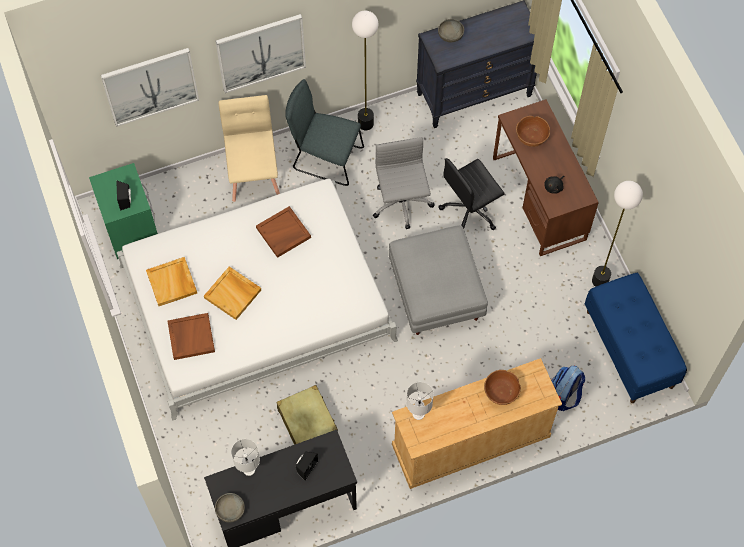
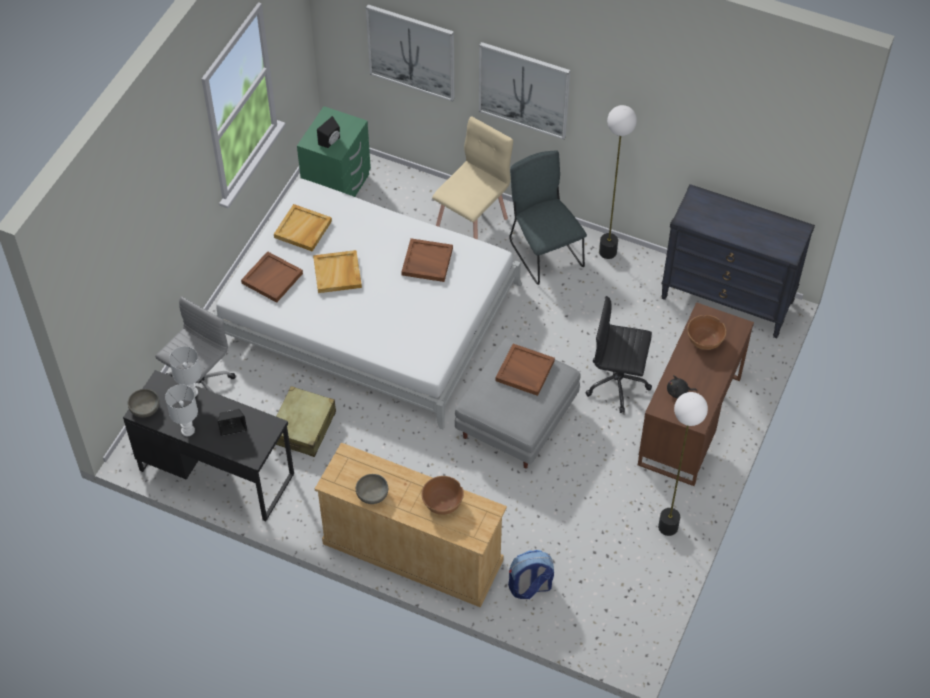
camera: 45 degrees right, 10 degrees down
(401, 205) = (566, 333): grey office chair -> grey office chair (199, 386)
(419, 414) = (359, 462): white table lamp -> white table lamp (188, 431)
(430, 255) = (524, 371): none -> brown tray
(450, 35) = (716, 204): grey bowl -> grey bowl (372, 494)
(630, 349) = (631, 601): blue bench -> none

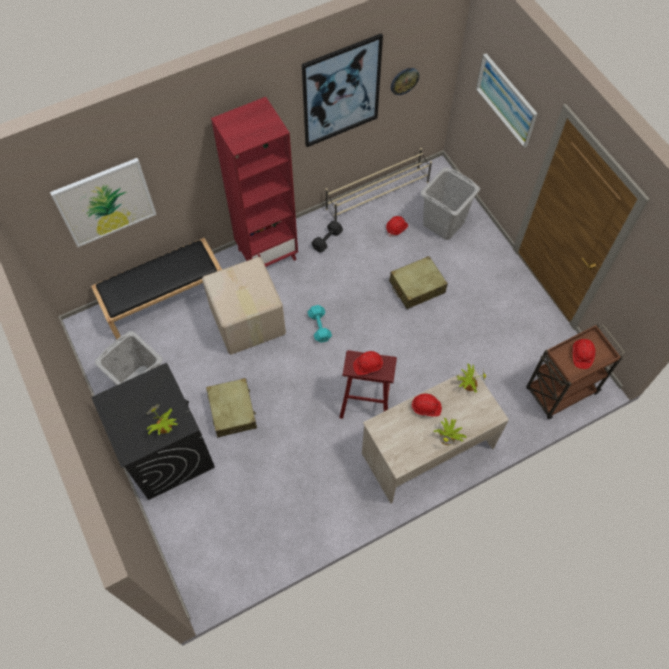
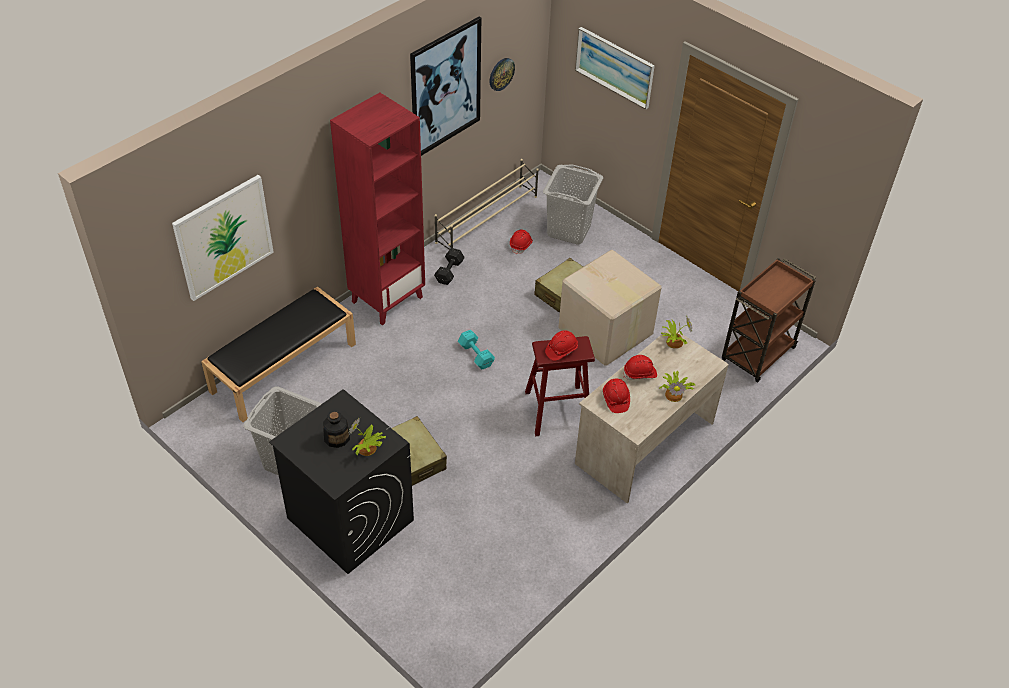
camera: 20 degrees left, 15 degrees down
(144, 408) = (337, 437): none -> bottle
(247, 321) = (391, 369): cardboard box -> cardboard box (605, 332)
(581, 355) = (775, 290): red hard hat -> red hard hat (615, 400)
===============
- WHAT TO PRODUCE -
Give back only the lines from the one that carries "(430, 255) = (524, 371): none -> brown tray" through the final line above, both included. Drop all pictures.

- EXERCISE ANSWER -
(430, 255) = (524, 371): none -> brown tray
(450, 35) = (716, 204): grey bowl -> grey bowl (372, 494)
(630, 349) = (631, 601): blue bench -> none

camera: 20 degrees left, 15 degrees down
(144, 408) = (337, 437): none -> bottle
(247, 321) = (391, 369): cardboard box -> cardboard box (605, 332)
(581, 355) = (775, 290): red hard hat -> red hard hat (615, 400)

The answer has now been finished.